Recorded data
--------------------
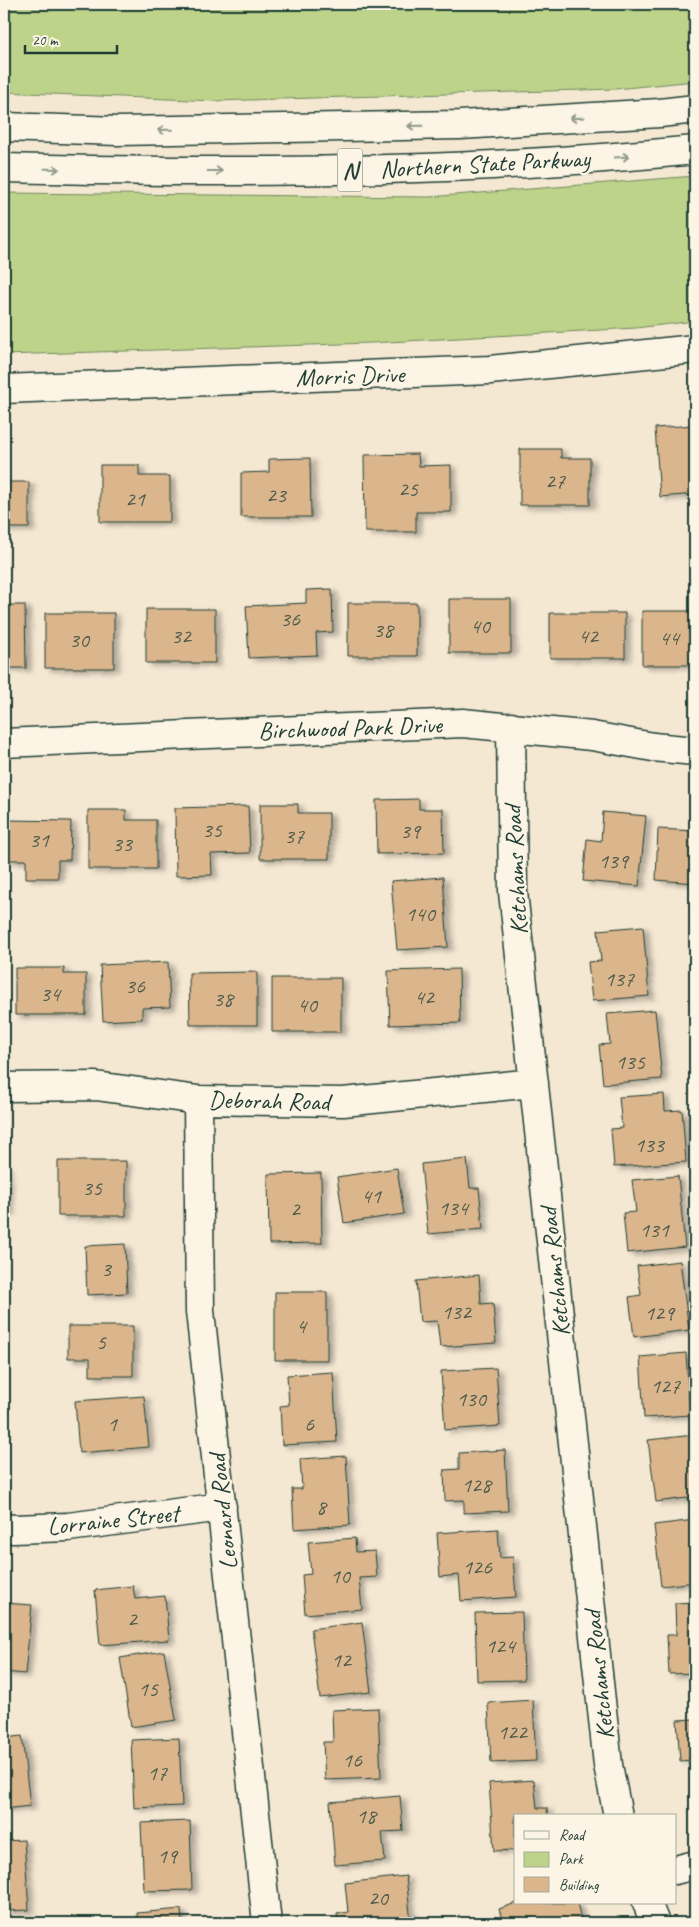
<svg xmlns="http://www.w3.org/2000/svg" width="699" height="1927" viewBox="0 0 699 1927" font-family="Caveat,sans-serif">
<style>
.green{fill:#bdd389;stroke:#6e885e}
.building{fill:#dbb58c;stroke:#1f3d34;filter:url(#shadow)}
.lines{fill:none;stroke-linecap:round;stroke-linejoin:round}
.street-casing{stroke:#1f3d34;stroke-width:31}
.highway-casing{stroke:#1f3d34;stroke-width:31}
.street{stroke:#fcf5e5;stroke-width:28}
.highway{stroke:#fcf5e5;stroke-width:28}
.oneway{stroke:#8e998c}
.labels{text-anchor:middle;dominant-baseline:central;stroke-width:5;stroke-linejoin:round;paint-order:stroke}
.number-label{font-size:22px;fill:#4e5b4a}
.shield{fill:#fcf5e5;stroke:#617469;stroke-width:1}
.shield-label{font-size:24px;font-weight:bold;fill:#1f3d34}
.street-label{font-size:25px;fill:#1f3d34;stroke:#fcf5e5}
</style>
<defs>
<filter id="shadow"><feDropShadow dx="5.5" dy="3" stdDeviation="2.5" flood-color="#0004"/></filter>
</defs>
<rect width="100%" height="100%" fill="#f5e8d3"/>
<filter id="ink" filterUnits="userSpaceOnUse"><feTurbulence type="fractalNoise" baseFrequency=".02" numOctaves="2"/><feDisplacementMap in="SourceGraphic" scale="10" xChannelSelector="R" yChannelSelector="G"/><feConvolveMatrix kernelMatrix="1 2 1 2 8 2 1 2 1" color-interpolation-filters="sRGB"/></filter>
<g filter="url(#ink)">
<path class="green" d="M4,4H695V81L616,89L214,101L4,92Z
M695,176V321L636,328L371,343L4,355V193L429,197Z"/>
<path class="building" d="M694,425L695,494L660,497L655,428Z
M520,449H561V458H590V505H520Z
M418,454L419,466L451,465V512H416V532H365L364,455Z
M310,458L311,517H241V473L269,472V459Z
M100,465H139V476H170V522H100Z
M4,482H29V528H4Z
M332,589L333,632L316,633L317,655L249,658L246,606L306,603V590Z
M449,599H511V653H449Z
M348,603H417V656H348Z
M4,605H25L26,668H4Z
M146,609H215V663H146Z
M642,611H695V665H642Z
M45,613H114V668H45Z
M550,613H625V658H550Z
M419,799V809H443L444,853L377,854L376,800Z
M260,804H298V813H329V859H260Z
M248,806L250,853L211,854L212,875L176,876L175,808Z
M88,810H126V820H156V869H88Z
M603,812L646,816L639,886L583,881L587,839L601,841Z
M6,820L71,821L70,860H58V878H26V860H6Z
M658,829L695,831V883L656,880Z
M443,877L448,947L397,950L391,881Z
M643,926L649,996L592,1001L588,962L601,961L598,930Z
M168,962L170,1007L142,1008V1019L103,1021L100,965Z
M15,968H64V974H86V1015H15Z
M459,969L460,1023L390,1025L388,971Z
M257,972V1025H190L189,973Z
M272,978H341V1032H272Z
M655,1010L662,1079L603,1084L599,1045L610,1044L607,1014Z
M664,1094L665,1111L682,1110L686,1162L614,1167L611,1129L622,1128L619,1097Z
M467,1159L470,1188H479L483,1229L428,1234L421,1164Z
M58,1161H126V1216H58Z
M4,1166H6L9,1212H4Z
M397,1168L404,1214L344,1223L337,1177Z
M321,1173L322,1243L269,1244L268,1174Z
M678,1176L685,1247L627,1253L623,1213L636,1212L632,1180Z
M125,1244L127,1293L87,1295L85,1246Z
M680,1261L689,1330L634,1337L629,1297L641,1295L637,1266Z
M479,1275L481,1304L493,1303L496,1343L440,1347L437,1321L420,1322L416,1281Z
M275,1292H327V1360H275Z
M68,1326H133V1376H90V1358H68Z
M686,1353L690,1415L644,1418L640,1357Z
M496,1368L500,1426L445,1430L441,1371Z
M333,1372L337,1442L282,1445L280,1406L289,1405L287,1375Z
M144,1396L149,1447L79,1453L75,1401Z
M694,1435L695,1497L656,1502L648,1440Z
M505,1450L508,1511L464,1513V1500L445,1501L444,1470L459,1469V1453Z
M346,1456L350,1525L294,1529L292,1489H302L300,1459Z
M695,1520V1582L661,1586L654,1525Z
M498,1529L500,1558L513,1557L516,1597L461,1601L459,1575L440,1577L437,1533Z
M355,1538L356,1552L375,1551L377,1577L359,1578L362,1609L305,1614L302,1575L311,1574L308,1542Z
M133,1586L135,1599L165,1596L169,1640L100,1645L95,1590Z
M695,1602V1673L669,1674L667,1635H676L675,1603Z
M4,1603L32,1605L25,1674L4,1672Z
M522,1612L524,1680L477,1681L475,1613Z
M362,1622L371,1692L320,1698L311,1629Z
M164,1651L176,1720L131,1727L120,1658Z
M692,1695H695V1789H694L691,1760L680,1761L677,1720L694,1719Z
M533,1700L536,1761L491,1763L488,1703Z
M378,1708L381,1778L325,1780L323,1742H333L332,1710Z
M22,1736L30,1806L4,1809V1738Z
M179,1738L182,1806L134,1808L131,1740Z
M534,1780L537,1808H547L548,1816H515V1850L494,1851L489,1783Z
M400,1796L403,1831L382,1832L385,1861L335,1865L330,1802Z
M190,1821L192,1890L144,1891L141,1823Z
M24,1840L29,1910L4,1911V1841Z
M406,1876L411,1923H338L337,1914L348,1912L345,1883Z
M516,1903H577L582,1923H503L499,1909Z
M181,1909L182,1923H138L137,1913Z"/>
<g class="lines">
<g class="street-casing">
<path id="street" d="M4,389L490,370L695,349
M511,727L513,892L608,1765L618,1816
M4,743L463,723L592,736L653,747L695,751
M4,1087L96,1086L198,1100L343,1102L534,1083
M198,1100L200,1311L267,1923
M4,1528L14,1529L68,1527L222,1507
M675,1870L695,1865
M647,1903L655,1923"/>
</g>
<g class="highway-casing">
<path id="highway" d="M4,127L118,131L460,125L660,113L695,109
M4,168C235,174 465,173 695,150"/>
</g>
<use href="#street" class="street"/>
<use href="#highway" class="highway"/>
</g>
<defs><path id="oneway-shaft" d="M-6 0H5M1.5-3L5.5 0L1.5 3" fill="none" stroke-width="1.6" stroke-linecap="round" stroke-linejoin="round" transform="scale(1.25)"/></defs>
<g class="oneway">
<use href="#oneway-shaft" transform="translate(577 118) rotate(176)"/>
<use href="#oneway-shaft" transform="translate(415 126) rotate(179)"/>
<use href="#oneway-shaft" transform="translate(165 130) rotate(179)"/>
<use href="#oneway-shaft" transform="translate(622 157) rotate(-4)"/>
<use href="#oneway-shaft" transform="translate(52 169) rotate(1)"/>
<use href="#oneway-shaft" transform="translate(215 171)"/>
</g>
</g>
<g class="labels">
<g class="number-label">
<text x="555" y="481">27</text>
<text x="408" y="489">25</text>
<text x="276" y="495">23</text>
<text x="135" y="499">21</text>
<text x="290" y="619">36</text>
<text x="480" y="626">40</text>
<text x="383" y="630">38</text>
<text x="181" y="636">32</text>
<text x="588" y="636">42</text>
<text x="669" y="638">44</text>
<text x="79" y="640">30</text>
<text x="212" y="830">35</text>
<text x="410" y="831">39</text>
<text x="294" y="836">37</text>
<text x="39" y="840">31</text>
<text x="122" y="844">33</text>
<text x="613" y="861">139</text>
<text x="420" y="914">140</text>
<text x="619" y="979">137</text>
<text x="135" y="986">36</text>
<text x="50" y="994">34</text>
<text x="424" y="997">42</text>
<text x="223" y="999">38</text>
<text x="307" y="1005">40</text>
<text x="630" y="1062">135</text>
<text x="649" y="1145">133</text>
<text x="92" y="1188">35</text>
<text x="371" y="1196">41</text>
<text x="453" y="1208">134</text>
<text x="295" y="1209">2</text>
<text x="654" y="1230">131</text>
<text x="106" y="1269">3</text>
<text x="456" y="1312">132</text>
<text x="659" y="1313">129</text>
<text x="301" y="1326">4</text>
<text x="101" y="1342">5</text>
<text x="665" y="1386">127</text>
<text x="471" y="1399">130</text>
<text x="112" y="1424">1</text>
<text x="309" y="1424">6</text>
<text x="476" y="1485">128</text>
<text x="321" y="1507">8</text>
<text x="477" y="1567">126</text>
<text x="340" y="1576">10</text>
<text x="132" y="1619">2</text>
<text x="500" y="1646">124</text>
<text x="341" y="1660">12</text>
<text x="148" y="1689">15</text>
<text x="512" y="1732">122</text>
<text x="352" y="1760">16</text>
<text x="157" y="1773">17</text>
<text x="366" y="1816">18</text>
<text x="167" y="1856">19</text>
<text x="378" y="1898">20</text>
</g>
<rect class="shield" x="337.5" y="148.5" width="25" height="43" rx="4"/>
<g class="shield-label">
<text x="350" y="170">N</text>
</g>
<g class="street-label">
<text transform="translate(485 164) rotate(-3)">Northern State Parkway</text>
<text transform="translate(350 376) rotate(-2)">Morris Drive</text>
<text transform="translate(350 728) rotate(-2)">Birchwood Park Drive</text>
<text transform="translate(516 870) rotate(-93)">Ketchams Road</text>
<text transform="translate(269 1101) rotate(1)">Deborah Road</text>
<text transform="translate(555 1272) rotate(-96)">Ketchams Road</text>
<text transform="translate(223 1512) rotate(-96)">Leonard Road</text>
<text transform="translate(113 1520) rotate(-6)">Lorraine Street</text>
<text transform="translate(599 1675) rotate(-96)">Ketchams Road</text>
</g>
</g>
<rect width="699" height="1927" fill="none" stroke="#fcf5e5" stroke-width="20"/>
<rect x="10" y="10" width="679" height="1907" fill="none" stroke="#1f3d34" stroke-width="2" filter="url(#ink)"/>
<rect x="514" y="1814" width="162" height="90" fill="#fcf5e5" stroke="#a4ab9e"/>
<rect x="524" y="1831" width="25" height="8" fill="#fcf5e5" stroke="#a4ab9e"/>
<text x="559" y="1840" font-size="15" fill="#1f3d34">Road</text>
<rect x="524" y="1852" width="25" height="15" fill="#bdd389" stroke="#a4ab9e"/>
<text x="559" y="1864" font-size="15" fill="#1f3d34">Park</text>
<rect x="524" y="1877" width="25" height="15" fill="#dbb58c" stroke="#a4ab9e"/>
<text x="559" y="1890" font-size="15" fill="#1f3d34">Building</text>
<path d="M25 45v8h92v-8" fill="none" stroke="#1f3d34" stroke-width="2.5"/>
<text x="32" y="45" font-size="15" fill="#1f3d34" stroke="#fcf5e5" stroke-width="4" paint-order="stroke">20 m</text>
</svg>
--------------------
**Assigned task**
Check each line of the data above for the string "labels", and copy the ones that have it.

**Solution for this task**
.labels{text-anchor:middle;dominant-baseline:central;stroke-width:5;stroke-linejoin:round;paint-order:stroke}
<g class="labels">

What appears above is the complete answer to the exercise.